Commodity markets pose two-sided risks. On the downside, further declines in commodity prices would worsen the outlook for already-fragile commodity producers, and widening yields on energy sector debt threaten a broader tightening of credit conditions.

On the upside, the recent decline in oil prices may provide a stronger boost to demand in oil importers, including through consumers’ possible perception that prices will remain lower for longer.

All in all, there is a lot of uncertainty out there, and I think that contributes to the volatility,” said Obstfeld. “We may be in for a bumpy ride this year, especially in the emerging and developing world,” he said.

Raising growth still a priority

In this global environment, with the risk of low growth persisting for a long time, the IMF says that the WEO Update underlines the urgent need for policymakers to raise actual and potential growth through a mix of demand support and structural reforms.
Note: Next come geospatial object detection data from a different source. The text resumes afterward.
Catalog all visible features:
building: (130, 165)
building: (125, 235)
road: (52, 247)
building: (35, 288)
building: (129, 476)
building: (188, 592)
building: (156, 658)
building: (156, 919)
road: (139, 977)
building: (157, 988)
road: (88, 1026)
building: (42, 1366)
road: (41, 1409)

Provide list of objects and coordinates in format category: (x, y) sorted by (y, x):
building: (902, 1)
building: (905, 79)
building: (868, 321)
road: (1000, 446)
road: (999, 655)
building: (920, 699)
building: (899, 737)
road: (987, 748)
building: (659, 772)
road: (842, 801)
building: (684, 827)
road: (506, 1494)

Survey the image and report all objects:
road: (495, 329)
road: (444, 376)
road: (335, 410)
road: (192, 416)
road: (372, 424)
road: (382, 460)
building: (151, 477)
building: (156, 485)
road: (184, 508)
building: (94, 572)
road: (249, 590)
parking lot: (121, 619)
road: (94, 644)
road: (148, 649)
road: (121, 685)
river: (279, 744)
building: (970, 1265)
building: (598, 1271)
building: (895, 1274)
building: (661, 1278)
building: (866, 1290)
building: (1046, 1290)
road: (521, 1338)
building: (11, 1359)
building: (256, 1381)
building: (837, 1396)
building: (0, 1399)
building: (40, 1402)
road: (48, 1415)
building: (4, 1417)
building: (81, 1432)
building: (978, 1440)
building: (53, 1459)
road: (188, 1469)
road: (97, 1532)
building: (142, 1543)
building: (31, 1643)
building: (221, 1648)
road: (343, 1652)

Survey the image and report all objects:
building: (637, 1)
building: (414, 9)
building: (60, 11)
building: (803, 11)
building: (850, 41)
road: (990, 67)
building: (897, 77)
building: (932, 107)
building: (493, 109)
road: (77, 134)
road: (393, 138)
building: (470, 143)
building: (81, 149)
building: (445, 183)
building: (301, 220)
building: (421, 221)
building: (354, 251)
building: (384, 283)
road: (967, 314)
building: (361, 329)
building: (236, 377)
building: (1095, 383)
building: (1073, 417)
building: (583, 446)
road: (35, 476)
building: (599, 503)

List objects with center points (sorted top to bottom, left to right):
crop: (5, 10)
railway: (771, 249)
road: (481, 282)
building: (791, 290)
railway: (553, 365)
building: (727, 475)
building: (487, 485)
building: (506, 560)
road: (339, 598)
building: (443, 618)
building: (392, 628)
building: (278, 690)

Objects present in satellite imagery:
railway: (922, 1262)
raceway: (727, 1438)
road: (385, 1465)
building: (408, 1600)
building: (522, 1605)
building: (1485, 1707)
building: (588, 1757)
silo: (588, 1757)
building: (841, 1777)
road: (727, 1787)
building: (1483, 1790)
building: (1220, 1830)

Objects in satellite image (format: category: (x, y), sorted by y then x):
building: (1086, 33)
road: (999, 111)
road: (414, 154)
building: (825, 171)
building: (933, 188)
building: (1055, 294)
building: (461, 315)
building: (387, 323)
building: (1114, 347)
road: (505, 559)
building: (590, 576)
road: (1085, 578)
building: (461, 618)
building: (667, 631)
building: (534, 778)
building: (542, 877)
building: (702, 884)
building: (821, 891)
Structural reforms, in particular, remain critical. Priorities vary, but many advanced economies would benefit from reforms to strengthen labor force participation (Japan, euro area) and overall employment levels (given aging populations), as well as measures to tackle private debt overhangs.

The Fund says policymakers in emerging markets and developing economies need to redirect activity to new sources of growth. Lifting growth will also ensure continued convergence toward advanced economy income levels.

These economies also need to press on with structural reforms to remove infrastructure bottlenecks, facilitate a dynamic and innovation-friendly business environment, and bolster human capital through reforms to education, labor, and product markets.